___ Material to process
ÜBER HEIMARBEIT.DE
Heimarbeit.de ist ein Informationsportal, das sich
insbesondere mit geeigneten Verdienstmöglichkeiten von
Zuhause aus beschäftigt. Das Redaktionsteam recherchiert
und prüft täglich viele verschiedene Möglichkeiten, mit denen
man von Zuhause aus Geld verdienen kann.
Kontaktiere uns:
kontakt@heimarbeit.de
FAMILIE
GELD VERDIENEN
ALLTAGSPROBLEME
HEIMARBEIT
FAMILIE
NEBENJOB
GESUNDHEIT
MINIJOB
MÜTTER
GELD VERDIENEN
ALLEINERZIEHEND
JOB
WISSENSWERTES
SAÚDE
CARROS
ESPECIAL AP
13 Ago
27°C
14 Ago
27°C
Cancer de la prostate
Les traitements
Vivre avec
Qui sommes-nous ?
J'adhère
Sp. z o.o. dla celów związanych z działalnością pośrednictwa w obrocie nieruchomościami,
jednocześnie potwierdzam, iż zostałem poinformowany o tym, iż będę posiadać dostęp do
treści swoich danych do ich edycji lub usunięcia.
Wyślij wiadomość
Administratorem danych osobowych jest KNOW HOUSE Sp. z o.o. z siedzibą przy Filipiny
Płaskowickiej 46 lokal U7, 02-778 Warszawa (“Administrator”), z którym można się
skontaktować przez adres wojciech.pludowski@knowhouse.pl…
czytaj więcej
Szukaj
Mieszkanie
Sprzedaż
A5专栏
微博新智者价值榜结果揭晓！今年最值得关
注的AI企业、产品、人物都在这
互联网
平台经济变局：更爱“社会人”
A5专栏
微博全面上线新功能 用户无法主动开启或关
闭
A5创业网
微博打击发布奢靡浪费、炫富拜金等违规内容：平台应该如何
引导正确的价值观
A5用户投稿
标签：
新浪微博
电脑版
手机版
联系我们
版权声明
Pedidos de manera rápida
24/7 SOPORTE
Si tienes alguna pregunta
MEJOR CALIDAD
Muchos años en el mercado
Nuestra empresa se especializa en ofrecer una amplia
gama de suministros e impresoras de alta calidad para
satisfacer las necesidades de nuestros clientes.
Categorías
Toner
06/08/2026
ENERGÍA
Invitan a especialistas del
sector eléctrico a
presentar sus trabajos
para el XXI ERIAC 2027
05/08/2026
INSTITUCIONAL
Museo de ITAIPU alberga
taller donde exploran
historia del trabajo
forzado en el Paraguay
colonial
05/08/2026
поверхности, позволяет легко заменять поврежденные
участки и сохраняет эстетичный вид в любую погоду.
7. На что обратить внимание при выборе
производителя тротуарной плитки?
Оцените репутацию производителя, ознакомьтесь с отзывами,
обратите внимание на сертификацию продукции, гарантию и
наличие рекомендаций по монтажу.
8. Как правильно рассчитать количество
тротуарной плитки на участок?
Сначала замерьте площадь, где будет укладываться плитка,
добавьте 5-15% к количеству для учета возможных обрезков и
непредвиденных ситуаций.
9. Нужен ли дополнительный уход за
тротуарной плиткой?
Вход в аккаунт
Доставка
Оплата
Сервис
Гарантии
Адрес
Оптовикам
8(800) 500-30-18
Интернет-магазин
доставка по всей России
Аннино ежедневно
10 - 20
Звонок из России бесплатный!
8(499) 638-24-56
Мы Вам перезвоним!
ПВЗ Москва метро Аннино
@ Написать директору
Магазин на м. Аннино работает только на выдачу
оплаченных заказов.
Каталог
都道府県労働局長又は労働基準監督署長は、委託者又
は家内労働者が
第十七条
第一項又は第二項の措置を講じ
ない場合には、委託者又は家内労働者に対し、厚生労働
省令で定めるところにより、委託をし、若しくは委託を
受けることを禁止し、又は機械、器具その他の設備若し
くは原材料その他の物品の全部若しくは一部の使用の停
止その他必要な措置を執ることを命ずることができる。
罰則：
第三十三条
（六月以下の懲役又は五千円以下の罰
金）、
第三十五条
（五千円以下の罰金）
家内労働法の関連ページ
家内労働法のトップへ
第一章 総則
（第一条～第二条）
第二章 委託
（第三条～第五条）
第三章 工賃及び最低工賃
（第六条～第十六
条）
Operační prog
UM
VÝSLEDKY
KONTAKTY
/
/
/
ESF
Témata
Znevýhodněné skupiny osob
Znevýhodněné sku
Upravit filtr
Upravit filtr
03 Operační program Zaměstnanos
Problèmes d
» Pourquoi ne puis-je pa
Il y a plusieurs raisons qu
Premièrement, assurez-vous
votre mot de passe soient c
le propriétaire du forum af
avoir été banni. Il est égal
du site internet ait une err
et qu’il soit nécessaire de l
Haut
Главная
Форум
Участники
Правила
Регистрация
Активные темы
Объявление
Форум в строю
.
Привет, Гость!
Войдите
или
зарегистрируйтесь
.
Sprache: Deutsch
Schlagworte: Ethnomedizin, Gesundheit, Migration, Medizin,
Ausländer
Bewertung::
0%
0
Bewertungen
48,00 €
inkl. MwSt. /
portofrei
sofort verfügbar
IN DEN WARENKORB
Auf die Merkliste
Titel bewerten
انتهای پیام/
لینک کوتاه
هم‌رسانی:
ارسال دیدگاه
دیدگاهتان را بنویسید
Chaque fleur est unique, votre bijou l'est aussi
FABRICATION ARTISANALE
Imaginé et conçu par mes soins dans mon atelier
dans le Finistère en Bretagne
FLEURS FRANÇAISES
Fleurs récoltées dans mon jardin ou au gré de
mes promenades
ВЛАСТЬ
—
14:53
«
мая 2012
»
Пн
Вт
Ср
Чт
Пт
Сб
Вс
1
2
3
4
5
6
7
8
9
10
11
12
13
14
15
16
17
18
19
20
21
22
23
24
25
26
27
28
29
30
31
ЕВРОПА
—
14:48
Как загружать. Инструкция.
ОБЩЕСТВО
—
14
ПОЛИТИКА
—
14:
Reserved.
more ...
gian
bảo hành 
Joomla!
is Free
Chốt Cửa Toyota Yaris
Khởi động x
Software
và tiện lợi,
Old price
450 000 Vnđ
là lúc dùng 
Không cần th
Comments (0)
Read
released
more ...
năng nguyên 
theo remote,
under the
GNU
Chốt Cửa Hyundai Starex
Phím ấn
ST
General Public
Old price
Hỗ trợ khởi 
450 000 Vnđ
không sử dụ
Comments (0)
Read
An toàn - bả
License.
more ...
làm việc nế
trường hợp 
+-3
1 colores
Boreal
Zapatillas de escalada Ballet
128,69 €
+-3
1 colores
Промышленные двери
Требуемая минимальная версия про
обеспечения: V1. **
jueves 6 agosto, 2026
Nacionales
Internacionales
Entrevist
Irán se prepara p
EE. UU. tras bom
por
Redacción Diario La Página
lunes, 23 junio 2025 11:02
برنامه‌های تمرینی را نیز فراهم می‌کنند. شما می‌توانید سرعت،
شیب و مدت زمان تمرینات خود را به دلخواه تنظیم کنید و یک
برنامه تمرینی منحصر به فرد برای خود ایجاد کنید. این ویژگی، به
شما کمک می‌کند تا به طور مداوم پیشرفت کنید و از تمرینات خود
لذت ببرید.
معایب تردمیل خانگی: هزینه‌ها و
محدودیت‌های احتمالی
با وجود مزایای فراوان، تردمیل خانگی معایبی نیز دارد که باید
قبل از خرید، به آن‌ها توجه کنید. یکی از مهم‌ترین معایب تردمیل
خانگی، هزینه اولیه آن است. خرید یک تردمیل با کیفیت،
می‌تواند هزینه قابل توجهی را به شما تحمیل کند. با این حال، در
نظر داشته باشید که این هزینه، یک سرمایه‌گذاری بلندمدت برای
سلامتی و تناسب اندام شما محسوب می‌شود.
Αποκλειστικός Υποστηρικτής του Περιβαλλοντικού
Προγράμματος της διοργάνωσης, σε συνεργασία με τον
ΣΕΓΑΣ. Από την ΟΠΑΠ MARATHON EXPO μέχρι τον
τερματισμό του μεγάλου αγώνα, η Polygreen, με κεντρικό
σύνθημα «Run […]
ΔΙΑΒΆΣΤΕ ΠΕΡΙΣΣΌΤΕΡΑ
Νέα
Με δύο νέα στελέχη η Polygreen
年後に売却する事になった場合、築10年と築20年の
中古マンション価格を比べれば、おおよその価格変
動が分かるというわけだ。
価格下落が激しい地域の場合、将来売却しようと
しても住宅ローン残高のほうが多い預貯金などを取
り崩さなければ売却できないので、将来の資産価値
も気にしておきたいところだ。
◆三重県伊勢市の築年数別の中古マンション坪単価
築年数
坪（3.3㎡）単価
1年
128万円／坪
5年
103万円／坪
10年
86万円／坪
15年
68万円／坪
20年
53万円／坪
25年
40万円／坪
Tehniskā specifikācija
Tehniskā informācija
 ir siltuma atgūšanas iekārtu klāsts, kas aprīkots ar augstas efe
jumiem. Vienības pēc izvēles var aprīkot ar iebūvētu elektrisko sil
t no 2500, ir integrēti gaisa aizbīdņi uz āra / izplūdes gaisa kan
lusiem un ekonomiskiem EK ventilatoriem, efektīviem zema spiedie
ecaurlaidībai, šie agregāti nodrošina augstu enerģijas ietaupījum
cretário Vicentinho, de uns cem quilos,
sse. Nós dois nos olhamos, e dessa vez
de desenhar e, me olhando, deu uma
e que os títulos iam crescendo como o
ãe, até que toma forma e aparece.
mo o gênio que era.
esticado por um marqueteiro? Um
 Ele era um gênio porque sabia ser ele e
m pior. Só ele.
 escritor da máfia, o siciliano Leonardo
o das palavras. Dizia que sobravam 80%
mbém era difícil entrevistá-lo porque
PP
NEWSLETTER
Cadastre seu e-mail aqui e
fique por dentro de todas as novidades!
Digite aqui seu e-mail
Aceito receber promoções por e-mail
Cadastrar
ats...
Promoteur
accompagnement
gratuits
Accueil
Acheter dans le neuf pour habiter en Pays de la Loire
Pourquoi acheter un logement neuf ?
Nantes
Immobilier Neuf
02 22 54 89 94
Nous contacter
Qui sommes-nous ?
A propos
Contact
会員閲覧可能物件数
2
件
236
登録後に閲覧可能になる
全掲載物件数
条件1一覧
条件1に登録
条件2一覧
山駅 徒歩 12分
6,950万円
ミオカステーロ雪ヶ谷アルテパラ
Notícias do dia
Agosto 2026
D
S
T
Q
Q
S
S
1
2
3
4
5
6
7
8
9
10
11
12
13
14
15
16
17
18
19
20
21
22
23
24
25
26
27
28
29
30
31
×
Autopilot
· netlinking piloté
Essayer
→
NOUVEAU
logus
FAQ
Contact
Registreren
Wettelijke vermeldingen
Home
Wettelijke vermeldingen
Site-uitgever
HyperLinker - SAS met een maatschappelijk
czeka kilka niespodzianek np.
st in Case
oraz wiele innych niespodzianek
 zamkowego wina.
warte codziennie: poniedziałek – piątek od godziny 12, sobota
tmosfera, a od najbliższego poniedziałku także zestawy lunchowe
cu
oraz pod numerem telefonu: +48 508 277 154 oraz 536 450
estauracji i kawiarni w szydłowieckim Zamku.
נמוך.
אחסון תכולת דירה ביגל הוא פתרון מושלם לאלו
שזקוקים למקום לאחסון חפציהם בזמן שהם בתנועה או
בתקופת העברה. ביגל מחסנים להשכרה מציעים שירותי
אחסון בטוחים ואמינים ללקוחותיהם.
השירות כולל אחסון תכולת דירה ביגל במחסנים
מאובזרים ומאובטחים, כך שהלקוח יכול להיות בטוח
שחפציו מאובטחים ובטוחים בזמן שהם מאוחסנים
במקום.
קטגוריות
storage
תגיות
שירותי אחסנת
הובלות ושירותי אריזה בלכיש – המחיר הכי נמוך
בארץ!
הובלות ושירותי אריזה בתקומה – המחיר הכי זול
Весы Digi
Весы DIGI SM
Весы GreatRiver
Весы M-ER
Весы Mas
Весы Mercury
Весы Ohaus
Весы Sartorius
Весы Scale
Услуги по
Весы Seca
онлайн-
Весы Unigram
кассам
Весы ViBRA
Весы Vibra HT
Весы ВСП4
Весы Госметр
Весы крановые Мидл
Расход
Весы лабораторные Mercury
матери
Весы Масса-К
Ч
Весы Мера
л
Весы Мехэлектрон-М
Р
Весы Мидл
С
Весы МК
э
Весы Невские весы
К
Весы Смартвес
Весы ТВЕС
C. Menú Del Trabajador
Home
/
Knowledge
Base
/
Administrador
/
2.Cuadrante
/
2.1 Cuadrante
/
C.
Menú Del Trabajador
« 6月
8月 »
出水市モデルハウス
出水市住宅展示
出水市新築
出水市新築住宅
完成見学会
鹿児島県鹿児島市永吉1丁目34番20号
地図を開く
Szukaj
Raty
______
> **Work to be completed**: Across all the records, find the lines containing the word "danych" and reproduce each one.

> **Result below**:
treści swoich danych do ich edycji lub usunięcia.
Administratorem danych osobowych jest KNOW HOUSE Sp. z o.o. z siedzibą przy Filipiny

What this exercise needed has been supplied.